(Saved data entries)
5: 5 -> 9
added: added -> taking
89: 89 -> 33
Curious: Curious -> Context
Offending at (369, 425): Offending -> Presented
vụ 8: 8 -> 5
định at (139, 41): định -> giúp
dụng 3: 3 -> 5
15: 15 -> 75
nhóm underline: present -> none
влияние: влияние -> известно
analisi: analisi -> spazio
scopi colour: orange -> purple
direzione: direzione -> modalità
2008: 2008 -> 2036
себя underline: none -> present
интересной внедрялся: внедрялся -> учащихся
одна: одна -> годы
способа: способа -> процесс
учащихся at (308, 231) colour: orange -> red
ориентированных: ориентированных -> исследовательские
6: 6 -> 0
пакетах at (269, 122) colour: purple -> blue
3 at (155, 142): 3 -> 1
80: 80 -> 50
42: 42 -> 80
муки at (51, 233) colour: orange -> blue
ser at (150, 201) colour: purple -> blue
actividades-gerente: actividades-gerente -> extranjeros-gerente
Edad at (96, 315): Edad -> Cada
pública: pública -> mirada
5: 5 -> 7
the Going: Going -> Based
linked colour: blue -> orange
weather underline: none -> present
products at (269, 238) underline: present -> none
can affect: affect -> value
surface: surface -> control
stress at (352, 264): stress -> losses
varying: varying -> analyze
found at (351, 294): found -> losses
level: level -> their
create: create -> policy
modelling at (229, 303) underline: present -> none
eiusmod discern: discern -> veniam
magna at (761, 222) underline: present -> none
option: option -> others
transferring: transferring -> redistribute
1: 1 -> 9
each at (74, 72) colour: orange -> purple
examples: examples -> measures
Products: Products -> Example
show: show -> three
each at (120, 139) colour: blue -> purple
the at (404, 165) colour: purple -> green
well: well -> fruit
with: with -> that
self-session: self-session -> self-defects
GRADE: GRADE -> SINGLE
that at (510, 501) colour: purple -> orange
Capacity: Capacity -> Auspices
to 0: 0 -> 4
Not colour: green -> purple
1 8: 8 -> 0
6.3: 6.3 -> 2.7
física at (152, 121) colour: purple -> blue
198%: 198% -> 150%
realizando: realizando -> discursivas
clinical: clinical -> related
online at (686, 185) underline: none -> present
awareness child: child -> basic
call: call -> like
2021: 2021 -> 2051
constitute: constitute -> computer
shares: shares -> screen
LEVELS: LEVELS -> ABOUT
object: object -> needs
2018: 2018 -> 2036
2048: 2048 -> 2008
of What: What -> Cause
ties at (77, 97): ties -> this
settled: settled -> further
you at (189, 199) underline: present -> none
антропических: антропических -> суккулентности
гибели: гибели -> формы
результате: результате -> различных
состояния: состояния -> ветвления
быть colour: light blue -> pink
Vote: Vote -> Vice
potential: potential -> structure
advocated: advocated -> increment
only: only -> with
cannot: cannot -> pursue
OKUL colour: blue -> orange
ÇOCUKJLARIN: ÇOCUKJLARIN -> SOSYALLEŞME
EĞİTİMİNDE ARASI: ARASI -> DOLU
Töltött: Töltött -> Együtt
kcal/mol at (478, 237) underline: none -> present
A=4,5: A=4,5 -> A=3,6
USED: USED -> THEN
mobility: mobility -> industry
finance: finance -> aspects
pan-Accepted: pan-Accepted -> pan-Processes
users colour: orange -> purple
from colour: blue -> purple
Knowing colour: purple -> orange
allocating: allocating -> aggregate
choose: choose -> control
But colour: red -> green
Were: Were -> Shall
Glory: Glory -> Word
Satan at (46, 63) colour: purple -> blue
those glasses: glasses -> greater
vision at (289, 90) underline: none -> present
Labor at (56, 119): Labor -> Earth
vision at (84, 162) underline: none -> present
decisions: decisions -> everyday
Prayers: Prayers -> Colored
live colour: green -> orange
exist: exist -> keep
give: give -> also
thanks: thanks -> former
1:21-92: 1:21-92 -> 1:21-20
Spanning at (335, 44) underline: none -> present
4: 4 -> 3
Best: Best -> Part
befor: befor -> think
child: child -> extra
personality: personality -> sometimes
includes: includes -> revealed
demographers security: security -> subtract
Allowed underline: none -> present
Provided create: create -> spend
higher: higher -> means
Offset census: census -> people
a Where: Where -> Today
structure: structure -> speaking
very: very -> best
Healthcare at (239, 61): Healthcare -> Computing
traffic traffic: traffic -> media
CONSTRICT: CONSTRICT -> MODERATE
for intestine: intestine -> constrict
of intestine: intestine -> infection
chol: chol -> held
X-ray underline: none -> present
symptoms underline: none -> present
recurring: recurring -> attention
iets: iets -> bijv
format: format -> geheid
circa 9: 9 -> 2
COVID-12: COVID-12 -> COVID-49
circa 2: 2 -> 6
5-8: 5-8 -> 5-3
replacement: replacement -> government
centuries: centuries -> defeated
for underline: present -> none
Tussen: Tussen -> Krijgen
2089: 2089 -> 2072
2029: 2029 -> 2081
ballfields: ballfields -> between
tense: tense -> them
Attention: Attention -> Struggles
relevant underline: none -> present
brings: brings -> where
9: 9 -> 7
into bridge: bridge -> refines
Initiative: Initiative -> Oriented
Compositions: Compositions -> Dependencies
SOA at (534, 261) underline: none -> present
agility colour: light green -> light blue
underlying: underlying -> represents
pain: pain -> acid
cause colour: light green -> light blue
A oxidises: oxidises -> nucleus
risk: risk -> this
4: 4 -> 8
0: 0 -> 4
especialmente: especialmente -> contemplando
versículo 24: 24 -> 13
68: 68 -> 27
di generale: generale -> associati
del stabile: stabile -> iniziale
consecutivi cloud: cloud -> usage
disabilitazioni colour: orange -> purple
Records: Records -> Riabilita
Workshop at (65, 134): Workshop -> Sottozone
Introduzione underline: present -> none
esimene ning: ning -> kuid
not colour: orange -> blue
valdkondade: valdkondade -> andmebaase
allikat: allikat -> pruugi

What needs to be done: Rewrite all of the lines above, replacing every "colour" with "color" and leaving everything else as it is.

Output for this exercise:
5: 5 -> 9
added: added -> taking
89: 89 -> 33
Curious: Curious -> Context
Offending at (369, 425): Offending -> Presented
vụ 8: 8 -> 5
định at (139, 41): định -> giúp
dụng 3: 3 -> 5
15: 15 -> 75
nhóm underline: present -> none
влияние: влияние -> известно
analisi: analisi -> spazio
scopi color: orange -> purple
direzione: direzione -> modalità
2008: 2008 -> 2036
себя underline: none -> present
интересной внедрялся: внедрялся -> учащихся
одна: одна -> годы
способа: способа -> процесс
учащихся at (308, 231) color: orange -> red
ориентированных: ориентированных -> исследовательские
6: 6 -> 0
пакетах at (269, 122) color: purple -> blue
3 at (155, 142): 3 -> 1
80: 80 -> 50
42: 42 -> 80
муки at (51, 233) color: orange -> blue
ser at (150, 201) color: purple -> blue
actividades-gerente: actividades-gerente -> extranjeros-gerente
Edad at (96, 315): Edad -> Cada
pública: pública -> mirada
5: 5 -> 7
the Going: Going -> Based
linked color: blue -> orange
weather underline: none -> present
products at (269, 238) underline: present -> none
can affect: affect -> value
surface: surface -> control
stress at (352, 264): stress -> losses
varying: varying -> analyze
found at (351, 294): found -> losses
level: level -> their
create: create -> policy
modelling at (229, 303) underline: present -> none
eiusmod discern: discern -> veniam
magna at (761, 222) underline: present -> none
option: option -> others
transferring: transferring -> redistribute
1: 1 -> 9
each at (74, 72) color: orange -> purple
examples: examples -> measures
Products: Products -> Example
show: show -> three
each at (120, 139) color: blue -> purple
the at (404, 165) color: purple -> green
well: well -> fruit
with: with -> that
self-session: self-session -> self-defects
GRADE: GRADE -> SINGLE
that at (510, 501) color: purple -> orange
Capacity: Capacity -> Auspices
to 0: 0 -> 4
Not color: green -> purple
1 8: 8 -> 0
6.3: 6.3 -> 2.7
física at (152, 121) color: purple -> blue
198%: 198% -> 150%
realizando: realizando -> discursivas
clinical: clinical -> related
online at (686, 185) underline: none -> present
awareness child: child -> basic
call: call -> like
2021: 2021 -> 2051
constitute: constitute -> computer
shares: shares -> screen
LEVELS: LEVELS -> ABOUT
object: object -> needs
2018: 2018 -> 2036
2048: 2048 -> 2008
of What: What -> Cause
ties at (77, 97): ties -> this
settled: settled -> further
you at (189, 199) underline: present -> none
антропических: антропических -> суккулентности
гибели: гибели -> формы
результате: результате -> различных
состояния: состояния -> ветвления
быть color: light blue -> pink
Vote: Vote -> Vice
potential: potential -> structure
advocated: advocated -> increment
only: only -> with
cannot: cannot -> pursue
OKUL color: blue -> orange
ÇOCUKJLARIN: ÇOCUKJLARIN -> SOSYALLEŞME
EĞİTİMİNDE ARASI: ARASI -> DOLU
Töltött: Töltött -> Együtt
kcal/mol at (478, 237) underline: none -> present
A=4,5: A=4,5 -> A=3,6
USED: USED -> THEN
mobility: mobility -> industry
finance: finance -> aspects
pan-Accepted: pan-Accepted -> pan-Processes
users color: orange -> purple
from color: blue -> purple
Knowing color: purple -> orange
allocating: allocating -> aggregate
choose: choose -> control
But color: red -> green
Were: Were -> Shall
Glory: Glory -> Word
Satan at (46, 63) color: purple -> blue
those glasses: glasses -> greater
vision at (289, 90) underline: none -> present
Labor at (56, 119): Labor -> Earth
vision at (84, 162) underline: none -> present
decisions: decisions -> everyday
Prayers: Prayers -> Colored
live color: green -> orange
exist: exist -> keep
give: give -> also
thanks: thanks -> former
1:21-92: 1:21-92 -> 1:21-20
Spanning at (335, 44) underline: none -> present
4: 4 -> 3
Best: Best -> Part
befor: befor -> think
child: child -> extra
personality: personality -> sometimes
includes: includes -> revealed
demographers security: security -> subtract
Allowed underline: none -> present
Provided create: create -> spend
higher: higher -> means
Offset census: census -> people
a Where: Where -> Today
structure: structure -> speaking
very: very -> best
Healthcare at (239, 61): Healthcare -> Computing
traffic traffic: traffic -> media
CONSTRICT: CONSTRICT -> MODERATE
for intestine: intestine -> constrict
of intestine: intestine -> infection
chol: chol -> held
X-ray underline: none -> present
symptoms underline: none -> present
recurring: recurring -> attention
iets: iets -> bijv
format: format -> geheid
circa 9: 9 -> 2
COVID-12: COVID-12 -> COVID-49
circa 2: 2 -> 6
5-8: 5-8 -> 5-3
replacement: replacement -> government
centuries: centuries -> defeated
for underline: present -> none
Tussen: Tussen -> Krijgen
2089: 2089 -> 2072
2029: 2029 -> 2081
ballfields: ballfields -> between
tense: tense -> them
Attention: Attention -> Struggles
relevant underline: none -> present
brings: brings -> where
9: 9 -> 7
into bridge: bridge -> refines
Initiative: Initiative -> Oriented
Compositions: Compositions -> Dependencies
SOA at (534, 261) underline: none -> present
agility color: light green -> light blue
underlying: underlying -> represents
pain: pain -> acid
cause color: light green -> light blue
A oxidises: oxidises -> nucleus
risk: risk -> this
4: 4 -> 8
0: 0 -> 4
especialmente: especialmente -> contemplando
versículo 24: 24 -> 13
68: 68 -> 27
di generale: generale -> associati
del stabile: stabile -> iniziale
consecutivi cloud: cloud -> usage
disabilitazioni color: orange -> purple
Records: Records -> Riabilita
Workshop at (65, 134): Workshop -> Sottozone
Introduzione underline: present -> none
esimene ning: ning -> kuid
not color: orange -> blue
valdkondade: valdkondade -> andmebaase
allikat: allikat -> pruugi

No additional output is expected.